Offers a TOTP code for the currently-loaded PSBT. The three args are (slot_index, time_window_counter, code_string):

{"action": "auth_offer_guess", "args": [0, 1712962374, "579322"]}
  • slot_index=0 — CKBunker supports multiple auth slots for multi-user policies; we only use one.
  • time_window_counterint(time.time()) // 30. This lets the server tolerate small clock skew without re-running TOTP for every skewed code.
  • code_string — the 6-digit code generated from the shared secret.

Response: usually silent if accepted; on rejection the server holds the code in its internal state and only surfaces "bad code" once you try submit_psbt.

submit_psbt

Commits to signing. The server hands the PSBT to the Coldcard for evaluation.

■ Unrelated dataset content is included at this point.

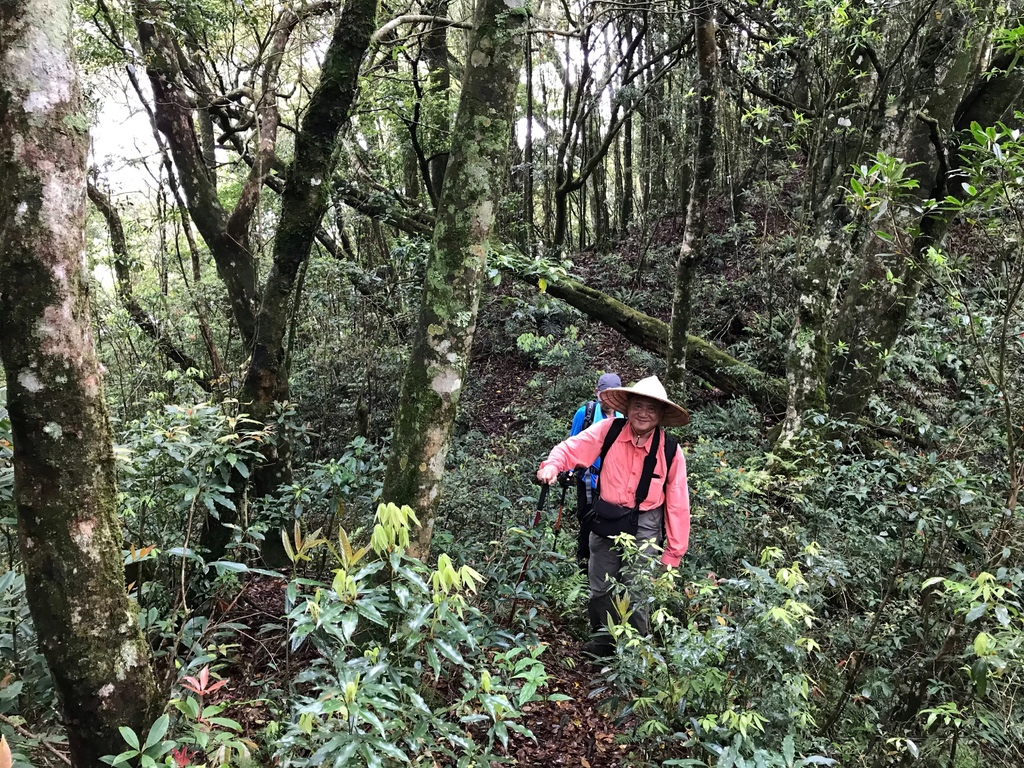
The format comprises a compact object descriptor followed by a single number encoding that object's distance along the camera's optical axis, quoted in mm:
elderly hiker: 4191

{"action": "submit_psbt", "args": ["<sha256>", <broadcast>, <finalize>, <download>]}
  • <sha256> — must match the previously-uploaded PSBT.
  • <broadcast> (bool) — have the server push the signed tx to a node. We always send false (we never want the harness to broadcast).
  • <finalize> (bool) — Coldcard combines and finalises, returns raw hex instead of PSBT.
  • <download> (bool) — request the signed bytes back in a local_download frame. We always send true.

Response: one of

  • local_download — success. Fields: data (bytes or hex), is_b64 flag.
  • show_modal with html containing "Rejected" — Coldcard refused. The human-readable reason follows "Rejected:" in the HTML.

sign_message

Message signing on an allowed derivation path:

{"action": "sign_message", "args": ["<text>", "<bip32_path>", "<addr_format>"]}
  • <addr_format>"segwit", "classic", or "p2sh".

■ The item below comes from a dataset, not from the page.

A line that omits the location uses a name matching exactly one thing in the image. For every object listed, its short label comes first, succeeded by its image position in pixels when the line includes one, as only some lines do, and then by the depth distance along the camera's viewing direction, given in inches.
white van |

Response shapes differ between CKBunker versions:

  • Newer: message_signed frame with {address, signature}.
  • Older: local_download with a three-line body: signature\naddress\nmessage.

The client handles both.

Response parsing notes

Rejection text

Coldcard rejection reasons come back embedded in a rendered HTML modal. The grammar is stable:

Rejected by Coldcard.
Rejected: <reason[, reason...]>

Common reasons observed:

Reason Meaning
rule #1: need user(s) confirmation Rule #1 applies, no user auth supplied
rule #2: would exceed period spending Rule #2 cap hit, falls through to Rule #1
bad TOTP code TOTP was supplied but didn't verify
policy refuses this path Message signing on a disallowed path
not enough funds UTXOs for the PSBT aren't available
warnings rejected PSBT carries a warning and policy doesn't allow

The harness's SignResult.is_expected_rejection("rule #1") does a case-insensitive substring match so the actual rejection reason can be asserted without overfitting to exact Coldcard firmware wording.

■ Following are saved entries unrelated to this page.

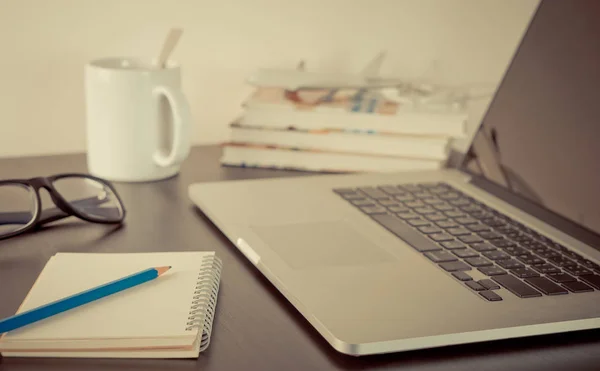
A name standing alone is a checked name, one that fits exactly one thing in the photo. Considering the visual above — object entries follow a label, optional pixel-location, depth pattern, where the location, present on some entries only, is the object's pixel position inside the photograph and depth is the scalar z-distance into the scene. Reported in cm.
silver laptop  55
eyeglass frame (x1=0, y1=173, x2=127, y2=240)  74
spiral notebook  50
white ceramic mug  90
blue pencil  50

The "Amount Spent" display bug

CKBunker 0.9.1 occasionally renders Amount Spent as the sum of the Rule #1 and Rule #2 period caps instead of actual cumulative spend. The Coldcard's internal velocity counter is authoritative. The harness does not rely on the amount field for any assertion — it checks Approvals and Refusals deltas only, which are accurate.

Timing

Coldcard signing is fast but not instant — typical round-trip under 1s for small PSBTs, 25s for TOTP-authorised PSBTs. The harness uses a 30-second timeout for sign attempts, 20 seconds for message signing. If you see timeouts regularly, check:

  • USB passthrough is still attached (lsusb | grep d13e on the VM)
  • the Coldcard isn't blocked on a screen prompt (it shouldn't be in HSM mode)
  • ckbunker.service isn't restarting under load

What this protocol can't do

  • No policy introspection over the wire. The installed policy is only visible via the UI (and the Coldcard keypad/MicroSD log). This harness therefore relies on the operator declaring expected thresholds in config.yaml and asserts outcomes against those declared values.
  • No atomic batch sign. Each PSBT is submitted one at a time. The WebSocket can be reused, but each sign_psbt call is independent. This is fine — the Coldcard enforces per-txn limits anyway.
  • No policy change. There is no protocol action for editing the policy. This is intentional; policy changes go through keypad + MicroSD.